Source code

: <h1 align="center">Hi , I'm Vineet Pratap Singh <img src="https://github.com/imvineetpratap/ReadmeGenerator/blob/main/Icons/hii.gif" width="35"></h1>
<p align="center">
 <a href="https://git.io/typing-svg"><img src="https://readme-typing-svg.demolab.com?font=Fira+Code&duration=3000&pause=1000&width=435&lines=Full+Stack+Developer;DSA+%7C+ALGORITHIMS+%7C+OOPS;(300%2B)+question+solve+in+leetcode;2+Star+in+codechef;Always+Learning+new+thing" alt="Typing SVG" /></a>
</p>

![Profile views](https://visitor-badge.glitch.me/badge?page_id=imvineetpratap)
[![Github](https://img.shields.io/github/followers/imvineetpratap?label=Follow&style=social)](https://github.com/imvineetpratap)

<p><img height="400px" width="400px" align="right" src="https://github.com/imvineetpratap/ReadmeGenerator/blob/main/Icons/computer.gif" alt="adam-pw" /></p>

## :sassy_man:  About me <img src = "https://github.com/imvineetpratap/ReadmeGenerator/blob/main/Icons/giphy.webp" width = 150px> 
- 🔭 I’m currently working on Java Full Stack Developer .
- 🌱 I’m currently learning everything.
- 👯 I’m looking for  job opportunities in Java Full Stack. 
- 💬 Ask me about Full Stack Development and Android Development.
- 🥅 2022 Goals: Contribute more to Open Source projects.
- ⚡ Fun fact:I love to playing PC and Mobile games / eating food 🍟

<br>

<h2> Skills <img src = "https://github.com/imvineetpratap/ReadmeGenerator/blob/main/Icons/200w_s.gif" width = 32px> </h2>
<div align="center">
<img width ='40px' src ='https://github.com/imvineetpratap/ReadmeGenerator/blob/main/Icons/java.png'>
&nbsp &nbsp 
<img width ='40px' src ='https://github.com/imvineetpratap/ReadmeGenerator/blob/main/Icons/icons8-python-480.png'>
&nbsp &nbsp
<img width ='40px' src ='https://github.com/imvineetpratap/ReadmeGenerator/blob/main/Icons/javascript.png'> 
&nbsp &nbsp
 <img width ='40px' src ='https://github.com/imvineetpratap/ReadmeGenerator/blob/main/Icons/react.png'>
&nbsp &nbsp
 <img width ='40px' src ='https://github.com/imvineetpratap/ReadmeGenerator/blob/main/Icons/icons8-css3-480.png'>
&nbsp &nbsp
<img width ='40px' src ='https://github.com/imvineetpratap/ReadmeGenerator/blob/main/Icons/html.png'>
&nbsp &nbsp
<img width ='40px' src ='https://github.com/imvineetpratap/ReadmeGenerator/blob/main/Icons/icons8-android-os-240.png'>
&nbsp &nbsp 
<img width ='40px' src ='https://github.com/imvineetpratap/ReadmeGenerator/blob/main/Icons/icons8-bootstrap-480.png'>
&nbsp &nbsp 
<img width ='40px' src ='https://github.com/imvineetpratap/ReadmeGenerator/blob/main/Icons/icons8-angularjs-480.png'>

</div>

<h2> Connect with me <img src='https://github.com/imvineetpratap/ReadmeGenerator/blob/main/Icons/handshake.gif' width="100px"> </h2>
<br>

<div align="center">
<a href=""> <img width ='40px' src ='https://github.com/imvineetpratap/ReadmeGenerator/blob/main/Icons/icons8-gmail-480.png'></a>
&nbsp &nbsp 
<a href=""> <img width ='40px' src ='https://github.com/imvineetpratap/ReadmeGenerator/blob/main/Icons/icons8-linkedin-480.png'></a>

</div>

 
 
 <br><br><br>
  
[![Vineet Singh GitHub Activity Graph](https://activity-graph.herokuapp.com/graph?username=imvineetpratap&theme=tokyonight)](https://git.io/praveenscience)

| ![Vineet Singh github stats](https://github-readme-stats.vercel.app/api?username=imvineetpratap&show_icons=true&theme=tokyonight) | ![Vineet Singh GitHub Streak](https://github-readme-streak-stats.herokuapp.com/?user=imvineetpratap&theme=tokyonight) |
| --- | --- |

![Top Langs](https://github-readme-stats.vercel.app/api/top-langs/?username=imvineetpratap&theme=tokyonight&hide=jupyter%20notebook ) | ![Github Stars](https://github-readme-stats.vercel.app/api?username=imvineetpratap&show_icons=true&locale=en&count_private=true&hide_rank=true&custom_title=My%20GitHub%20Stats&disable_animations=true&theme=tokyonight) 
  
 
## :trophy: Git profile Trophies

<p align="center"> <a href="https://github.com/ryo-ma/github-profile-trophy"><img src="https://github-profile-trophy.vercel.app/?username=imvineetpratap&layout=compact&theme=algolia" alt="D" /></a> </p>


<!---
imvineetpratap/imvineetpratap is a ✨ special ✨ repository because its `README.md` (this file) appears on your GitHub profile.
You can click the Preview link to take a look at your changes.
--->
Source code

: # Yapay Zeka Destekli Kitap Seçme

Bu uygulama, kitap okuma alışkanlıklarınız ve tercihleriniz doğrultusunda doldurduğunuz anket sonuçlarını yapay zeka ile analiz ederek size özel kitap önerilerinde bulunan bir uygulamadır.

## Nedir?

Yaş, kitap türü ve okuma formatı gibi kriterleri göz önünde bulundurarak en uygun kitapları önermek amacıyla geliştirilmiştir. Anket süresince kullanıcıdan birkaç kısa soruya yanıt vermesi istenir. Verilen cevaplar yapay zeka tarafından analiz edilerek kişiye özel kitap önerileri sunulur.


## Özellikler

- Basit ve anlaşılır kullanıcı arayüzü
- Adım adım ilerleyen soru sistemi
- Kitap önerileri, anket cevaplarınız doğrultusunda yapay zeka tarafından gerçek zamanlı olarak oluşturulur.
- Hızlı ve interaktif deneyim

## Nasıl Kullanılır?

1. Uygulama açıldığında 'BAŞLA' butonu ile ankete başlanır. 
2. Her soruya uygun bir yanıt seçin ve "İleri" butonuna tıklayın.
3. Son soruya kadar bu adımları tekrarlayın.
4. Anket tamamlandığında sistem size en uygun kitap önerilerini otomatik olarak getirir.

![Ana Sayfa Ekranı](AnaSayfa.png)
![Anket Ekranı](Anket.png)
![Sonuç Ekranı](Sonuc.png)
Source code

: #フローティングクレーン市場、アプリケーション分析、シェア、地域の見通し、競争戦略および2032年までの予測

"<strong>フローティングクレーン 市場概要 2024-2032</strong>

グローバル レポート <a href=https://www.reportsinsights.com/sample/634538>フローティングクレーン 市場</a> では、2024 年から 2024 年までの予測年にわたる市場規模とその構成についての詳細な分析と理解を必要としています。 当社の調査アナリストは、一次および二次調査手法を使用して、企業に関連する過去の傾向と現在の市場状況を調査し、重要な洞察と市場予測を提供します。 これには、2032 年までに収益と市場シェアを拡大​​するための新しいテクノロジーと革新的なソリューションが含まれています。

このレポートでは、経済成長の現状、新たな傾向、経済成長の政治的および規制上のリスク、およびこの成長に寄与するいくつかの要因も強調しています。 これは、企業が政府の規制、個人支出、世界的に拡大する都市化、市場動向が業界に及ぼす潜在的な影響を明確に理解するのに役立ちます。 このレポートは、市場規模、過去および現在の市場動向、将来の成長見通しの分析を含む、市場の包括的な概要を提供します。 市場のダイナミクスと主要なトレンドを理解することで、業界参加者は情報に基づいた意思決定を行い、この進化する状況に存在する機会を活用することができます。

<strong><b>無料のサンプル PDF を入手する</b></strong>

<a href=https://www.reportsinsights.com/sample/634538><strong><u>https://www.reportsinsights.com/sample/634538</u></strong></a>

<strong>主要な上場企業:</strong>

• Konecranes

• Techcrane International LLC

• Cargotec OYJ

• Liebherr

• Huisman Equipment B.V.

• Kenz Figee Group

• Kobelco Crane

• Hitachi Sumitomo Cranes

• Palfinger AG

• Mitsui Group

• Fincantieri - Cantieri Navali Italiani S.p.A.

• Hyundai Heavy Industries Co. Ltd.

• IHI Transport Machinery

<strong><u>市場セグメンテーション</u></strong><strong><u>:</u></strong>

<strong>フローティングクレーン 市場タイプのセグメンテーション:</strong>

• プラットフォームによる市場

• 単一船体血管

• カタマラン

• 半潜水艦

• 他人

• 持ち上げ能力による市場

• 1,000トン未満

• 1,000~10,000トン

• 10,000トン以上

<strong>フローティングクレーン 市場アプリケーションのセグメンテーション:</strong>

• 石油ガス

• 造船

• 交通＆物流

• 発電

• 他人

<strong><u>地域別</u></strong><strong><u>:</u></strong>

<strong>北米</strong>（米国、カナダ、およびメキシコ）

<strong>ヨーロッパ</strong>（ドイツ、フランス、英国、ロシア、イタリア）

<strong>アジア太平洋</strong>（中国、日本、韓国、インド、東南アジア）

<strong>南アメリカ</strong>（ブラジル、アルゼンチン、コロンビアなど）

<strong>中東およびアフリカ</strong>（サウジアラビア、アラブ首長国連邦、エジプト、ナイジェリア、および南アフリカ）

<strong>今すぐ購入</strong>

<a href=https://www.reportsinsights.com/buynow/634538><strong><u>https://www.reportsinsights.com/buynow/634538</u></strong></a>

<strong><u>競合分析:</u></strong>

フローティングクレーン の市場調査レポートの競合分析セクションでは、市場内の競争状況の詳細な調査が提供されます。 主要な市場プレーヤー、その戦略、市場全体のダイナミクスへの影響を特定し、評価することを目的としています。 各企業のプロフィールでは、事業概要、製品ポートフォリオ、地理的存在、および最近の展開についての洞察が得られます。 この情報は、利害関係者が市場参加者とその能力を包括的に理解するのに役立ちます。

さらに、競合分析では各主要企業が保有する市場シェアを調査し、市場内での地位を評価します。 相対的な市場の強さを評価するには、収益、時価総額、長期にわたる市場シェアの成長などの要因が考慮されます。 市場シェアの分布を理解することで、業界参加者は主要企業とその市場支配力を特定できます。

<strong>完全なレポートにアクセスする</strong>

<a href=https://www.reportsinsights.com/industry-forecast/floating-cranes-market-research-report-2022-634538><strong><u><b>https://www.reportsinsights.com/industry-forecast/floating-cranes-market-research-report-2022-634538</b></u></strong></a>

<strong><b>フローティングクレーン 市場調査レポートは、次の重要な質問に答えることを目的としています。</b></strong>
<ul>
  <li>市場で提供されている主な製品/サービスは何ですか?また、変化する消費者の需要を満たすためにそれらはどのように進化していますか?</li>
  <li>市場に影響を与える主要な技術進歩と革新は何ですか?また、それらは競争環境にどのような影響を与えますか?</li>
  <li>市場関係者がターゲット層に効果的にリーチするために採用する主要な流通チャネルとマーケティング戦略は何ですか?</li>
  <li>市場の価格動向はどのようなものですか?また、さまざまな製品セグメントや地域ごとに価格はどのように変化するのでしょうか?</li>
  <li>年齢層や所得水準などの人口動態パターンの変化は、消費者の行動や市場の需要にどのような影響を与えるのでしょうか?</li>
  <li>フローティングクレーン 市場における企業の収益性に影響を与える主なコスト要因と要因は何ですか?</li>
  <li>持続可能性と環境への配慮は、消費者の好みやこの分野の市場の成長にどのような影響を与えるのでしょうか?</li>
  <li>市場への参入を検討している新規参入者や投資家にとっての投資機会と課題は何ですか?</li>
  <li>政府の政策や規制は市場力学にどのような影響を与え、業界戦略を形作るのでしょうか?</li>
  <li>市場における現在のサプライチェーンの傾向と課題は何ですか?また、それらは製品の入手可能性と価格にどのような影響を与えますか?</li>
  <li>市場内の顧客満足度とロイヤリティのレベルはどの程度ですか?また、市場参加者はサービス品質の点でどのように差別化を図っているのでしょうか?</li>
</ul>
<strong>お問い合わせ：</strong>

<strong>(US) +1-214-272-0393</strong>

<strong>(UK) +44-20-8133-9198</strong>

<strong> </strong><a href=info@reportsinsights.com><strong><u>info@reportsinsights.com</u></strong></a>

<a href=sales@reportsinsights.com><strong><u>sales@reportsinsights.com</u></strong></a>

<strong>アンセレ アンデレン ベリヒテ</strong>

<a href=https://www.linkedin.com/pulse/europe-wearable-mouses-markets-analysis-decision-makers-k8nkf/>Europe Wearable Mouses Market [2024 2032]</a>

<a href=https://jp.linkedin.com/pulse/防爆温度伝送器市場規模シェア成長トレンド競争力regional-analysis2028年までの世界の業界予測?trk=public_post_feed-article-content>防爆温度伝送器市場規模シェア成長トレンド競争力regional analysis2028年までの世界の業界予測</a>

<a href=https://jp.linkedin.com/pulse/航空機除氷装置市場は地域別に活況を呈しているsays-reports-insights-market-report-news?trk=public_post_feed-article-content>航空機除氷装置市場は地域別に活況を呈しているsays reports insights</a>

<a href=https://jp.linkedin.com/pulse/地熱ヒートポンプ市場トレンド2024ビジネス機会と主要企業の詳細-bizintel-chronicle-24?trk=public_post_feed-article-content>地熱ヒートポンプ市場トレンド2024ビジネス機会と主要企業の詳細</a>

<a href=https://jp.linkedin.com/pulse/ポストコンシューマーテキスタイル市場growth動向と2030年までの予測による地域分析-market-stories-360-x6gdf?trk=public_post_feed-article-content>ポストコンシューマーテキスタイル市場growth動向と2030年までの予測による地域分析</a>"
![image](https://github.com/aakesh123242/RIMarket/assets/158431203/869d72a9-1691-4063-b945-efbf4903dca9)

### Exercise
Reproduce, unchanged, the lines of the records from the one containing "## Özellikler" through the one containing "<strong><b>無料のサンプル PDF を入手する</b></strong>", including both of those lines.

### Finished exercise
## Özellikler

- Basit ve anlaşılır kullanıcı arayüzü
- Adım adım ilerleyen soru sistemi
- Kitap önerileri, anket cevaplarınız doğrultusunda yapay zeka tarafından gerçek zamanlı olarak oluşturulur.
- Hızlı ve interaktif deneyim

## Nasıl Kullanılır?

1. Uygulama açıldığında 'BAŞLA' butonu ile ankete başlanır. 
2. Her soruya uygun bir yanıt seçin ve "İleri" butonuna tıklayın.
3. Son soruya kadar bu adımları tekrarlayın.
4. Anket tamamlandığında sistem size en uygun kitap önerilerini otomatik olarak getirir.

![Ana Sayfa Ekranı](AnaSayfa.png)
![Anket Ekranı](Anket.png)
![Sonuç Ekranı](Sonuc.png)
Source code

: #フローティングクレーン市場、アプリケーション分析、シェア、地域の見通し、競争戦略および2032年までの予測

"<strong>フローティングクレーン 市場概要 2024-2032</strong>

グローバル レポート <a href=https://www.reportsinsights.com/sample/634538>フローティングクレーン 市場</a> では、2024 年から 2024 年までの予測年にわたる市場規模とその構成についての詳細な分析と理解を必要としています。 当社の調査アナリストは、一次および二次調査手法を使用して、企業に関連する過去の傾向と現在の市場状況を調査し、重要な洞察と市場予測を提供します。 これには、2032 年までに収益と市場シェアを拡大​​するための新しいテクノロジーと革新的なソリューションが含まれています。

このレポートでは、経済成長の現状、新たな傾向、経済成長の政治的および規制上のリスク、およびこの成長に寄与するいくつかの要因も強調しています。 これは、企業が政府の規制、個人支出、世界的に拡大する都市化、市場動向が業界に及ぼす潜在的な影響を明確に理解するのに役立ちます。 このレポートは、市場規模、過去および現在の市場動向、将来の成長見通しの分析を含む、市場の包括的な概要を提供します。 市場のダイナミクスと主要なトレンドを理解することで、業界参加者は情報に基づいた意思決定を行い、この進化する状況に存在する機会を活用することができます。

<strong><b>無料のサンプル PDF を入手する</b></strong>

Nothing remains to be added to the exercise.